LISTED RECORDS Block Start

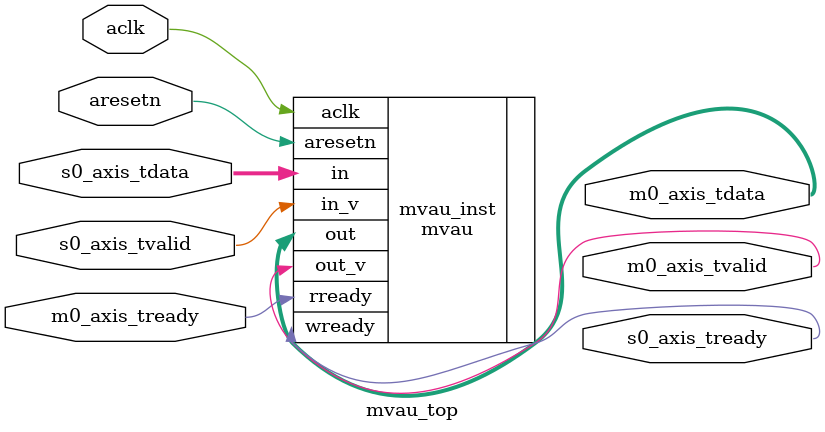
<source format=v>
/*
 * Module: MVAU Top Level Verilog Wrapper (mvau)
 * 
 * Author(s): Syed Asad Alam <syed.asad.alam@tcd.ie>
 * 
 * This file lists an RTL implementation of the matrix-vector activation unit
 * It is part of the Xilinx FINN open source framework for implementing
 * quantized neural networks on FPGAs
 *
 * This material is based upon work supported, in part, by Science Foundation
 * Ireland, www.sfi.ie under Grant No. 13/RC/2094 and, in part, by the 
 * European Union's Horizon 2020 research and innovation programme under the 
 * Marie Sklodowska-Curie grant agreement Grant No.754489. 
 * 
 * Inputs:
 * aresetn  - Active low synchronous reset
 * aclk    - Main clock
 * s0_axis_tready - Input ready which tells that the MVAU unit is ready to receive data
 * [TI-1:0] m0_axis_tdata - Input stream, word length TI=TSrcI*SIMD
 * m0_axis_tvalid - Input valid, indicates valid input
 * 
 * Outputs:
 * m0_axis_tready - Output ready which tells the predecessor logic to start providing data
 * s0_axis_tvalid        - Output stream valid
 * [TO-1:0] s0_axis_tdata - Output stream, word length TO=TDstI*PE 
 * 
 * Parameters:
 * KDim                                         - Kernel dimensions 
 * IFMCh                                        - Input feature map channels
 * OFMCh                                        - Output feature map channels
 * IFMDim		                            - Input feature map dimensions
 * PAD                                          - Padding around the input feature map
 * STRIDE		                            - Number of pixels to move across when applying the filter
 * OFMDim=(IFMDim-KDim+2*PAD)/STRIDE+1          - Output feature map dimensions
 * MatrixW=KDim*KDim*IFMCh                      - Width of the input matrix
 * MatrixH=OFMCh                                - Heigth of the input matrix
 * SIMD                                         - Number of input columns computed in parallel
 * PE                                           - Number of output rows computed in parallel
 * WMEM_DEPTH=(KDim*KDim*IFMCh*OFMCh)/(SIMD*PE) - Depth of each weight memory
 * MMV                                          - Number of output pixels computed in parallel
 * TSrcI                                        - DataType of the input activation (as used in the MAC)
 * TSrcI_BIN = 0                                - Indicates whether the 1-bit TSrcI is to be interpreted as special +1/-1 or not
 * TDstI                                        - DataType of the output activation (as generated by the activation)
 * TI                                           - SIMD times the word length of input stream
 * TO                                           - PE times the word length of output stream
 * TW                                           - Word length of individual weights
 * TW_BIN                                       - Indicates whether the 1-bit TW is to be interpreted as special +1/-1 or not
 * TA                                           - PE times the word length of the activation class (e.g thresholds)
 * OP_SGN                                       - Enumerated values showing signedness/unsignedness of input activation/weights
 * DSP_TRUE                                     - Use DSP blocks or LUTs for MAC (future extension)
 * INST_WMEM                                    - Instantiate weight memory; if needed
 * MVAU_STREAM                                  - Top module is not MVAU Stream
 * USE_ACT                                      - Use activation after matrix-vector activation
 * */
 
`timescale 1ns/1ns
// Package file for parameters
 
module mvau_top #(
   parameter integer KDim=1, // Kernel dimensions
   parameter integer IFMCh=600,// Input feature map channels
   parameter integer OFMCh=64,// Output feature map channels or the number of filter banks
   parameter integer IFMDim=1, // Input feature map dimensions
   parameter integer PAD=0,    // Padding around the input feature map
   parameter integer STRIDE=1, // Number of pixels to move across when applying the filter
   parameter integer OFMDim=(IFMDim-KDim+2*PAD)/STRIDE+1, // Output feature map dimensions
   parameter integer MatrixW=KDim*KDim*IFMCh,   // Width of the input matrix
   parameter integer MatrixH=OFMCh, // Heigth of the input matrix
   parameter integer SIMD=600, // Number of input columns computed in parallel
   parameter integer PE=64, // Number of output rows computed in parallel
   parameter integer WMEM_DEPTH=(KDim*KDim*IFMCh*OFMCh)/(SIMD*PE), // Depth of each weight memory
   parameter integer MMV=1, // Number of output pixels computed in parallel
   parameter integer TSrcI=2, // DataType of the input activation (as used in the MAC)
   parameter integer TSrcI_BIN = 0, // Indicates whether the 1-bit TSrcI is to be interpreted as special +1/-1 or not
   parameter integer TI=SIMD*TSrcI, // SIMD times the word length of input stream
   parameter integer TW=2, // Word length of individual weights
   parameter integer TW_BIN = 0, // Indicates whether the 1-bit TW is to be interpreted as special +1/-1 or not
   parameter integer TDstI=11, // DataType of the output activation (as generated by the activation) 
   parameter integer TO=PE*TDstI, // PE times the word length of output stream   
   parameter integer TA=11, // PE times the word length of the activation class (e.g thresholds)
   parameter integer OP_SGN=2, // Enumerated values showing signedness/unsignedness of input activation/weights
   parameter integer DSP_TRUE=0, // Use DSP blocks or LUTs for MAC
   parameter integer INST_WMEM=1, // Instantiate weight memory, if needed
   parameter integer MVAU_STREAM=0, // Top module is not MVAU Stream
   parameter integer USE_ACT=0)     // Use activation after matrix-vector activation
(    
 		 input  	       aresetn, // active low synchronous reset
 		 input  	       aclk, // main clock
 
 		 // Axis Stream interface
 		 input  	  m0_axis_tready,
 		 output  	  s0_axis_tready,
 		 
 		 input  [TI-1:0]  s0_axis_tdata, // input stream
 		 input  	  s0_axis_tvalid, // input valid
 		 output  	  m0_axis_tvalid, // Output valid
 		 output  [TO-1:0] m0_axis_tdata); //output stream
 
   mvau #(
   .KDim       (KDim      ), 
   .IFMCh	   (IFMCh     ), 
   .OFMCh	   (OFMCh     ), 
   .IFMDim     (IFMDim    ), 
   .PAD	   (PAD       ), 
   .STRIDE     (STRIDE    ), 
   .OFMDim     (OFMDim    ), 
   .MatrixW    (MatrixW   ), 
   .MatrixH    (MatrixH   ), 
   .SIMD	   (SIMD      ), 
   .PE	   (PE        ), 
   .WMEM_DEPTH (WMEM_DEPTH), 
   .MMV	   (MMV       ), 
   .TSrcI	   (TSrcI     ), 
   .TSrcI_BIN  (TSrcI_BIN ), 
   .TI	   (TI        ), 
   .TW	   (TW        ), 
   .TW_BIN     (TW_BIN    ), 
   .TDstI	   (TDstI     ), 
   .TO	   (TO        ), 
   .TA	   (TA        ), 
   .OP_SGN     (OP_SGN    ), 
   .DSP_TRUE   (DSP_TRUE  ), 
   .INST_WMEM  (INST_WMEM ), 
   .MVAU_STREAM(MVAU_STREAM),
   .USE_ACT    (USE_ACT   )) 
   mvau_inst(
 		  .aresetn(aresetn),
 		  .aclk(aclk),
 		  .rready(m0_axis_tready),
 		  .wready(s0_axis_tready),
 		  .in(s0_axis_tdata),
 		  .in_v(s0_axis_tvalid),
 		  .out_v(m0_axis_tvalid),
 		  .out(m0_axis_tdata)
 		  );
      
endmodule // mvau_top

</source>
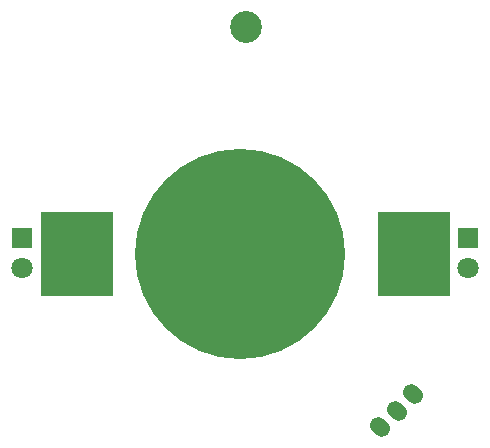
<source format=gbr>
%TF.GenerationSoftware,KiCad,Pcbnew,8.0.2-1*%
%TF.CreationDate,2024-09-20T10:56:37-06:00*%
%TF.ProjectId,FIT-Basic,4649542d-4261-4736-9963-2e6b69636164,rev?*%
%TF.SameCoordinates,Original*%
%TF.FileFunction,Soldermask,Bot*%
%TF.FilePolarity,Negative*%
%FSLAX46Y46*%
G04 Gerber Fmt 4.6, Leading zero omitted, Abs format (unit mm)*
G04 Created by KiCad (PCBNEW 8.0.2-1) date 2024-09-20 10:56:37*
%MOMM*%
%LPD*%
G01*
G04 APERTURE LIST*
G04 Aperture macros list*
%AMHorizOval*
0 Thick line with rounded ends*
0 $1 width*
0 $2 $3 position (X,Y) of the first rounded end (center of the circle)*
0 $4 $5 position (X,Y) of the second rounded end (center of the circle)*
0 Add line between two ends*
20,1,$1,$2,$3,$4,$5,0*
0 Add two circle primitives to create the rounded ends*
1,1,$1,$2,$3*
1,1,$1,$4,$5*%
G04 Aperture macros list end*
%ADD10R,6.100000X7.100000*%
%ADD11C,17.800000*%
%ADD12C,2.700000*%
%ADD13C,1.800000*%
%ADD14R,1.800000X1.800000*%
%ADD15HorizOval,1.412000X-0.141421X0.141421X0.141421X-0.141421X0*%
G04 APERTURE END LIST*
D10*
%TO.C,REF\u002A\u002A*%
X196400000Y-61576244D03*
X225000000Y-61576244D03*
D11*
X210200000Y-61576244D03*
%TD*%
D12*
%TO.C,*%
X210700000Y-42300000D03*
%TD*%
D13*
%TO.C,D1*%
X191800000Y-62700000D03*
D14*
X191800000Y-60160000D03*
%TD*%
D13*
%TO.C,D2*%
X229500000Y-62700000D03*
D14*
X229500000Y-60160000D03*
%TD*%
D15*
%TO.C,REF\u002A\u002A*%
X224900000Y-73400000D03*
X223485789Y-74814213D03*
X222071578Y-76228426D03*
%TD*%
M02*

</source>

LISTED RECORDS Block End

WHAT YOU ARE ASKED TO DO | Please return all lines from the records that hold the word "parallel".

WRITTEN RESPONSE |
 * SIMD                                         - Number of input columns computed in parallel
 * PE                                           - Number of output rows computed in parallel
 * MMV                                          - Number of output pixels computed in parallel
   parameter integer SIMD=600, // Number of input columns computed in parallel
   parameter integer PE=64, // Number of output rows computed in parallel
   parameter integer MMV=1, // Number of output pixels computed in parallel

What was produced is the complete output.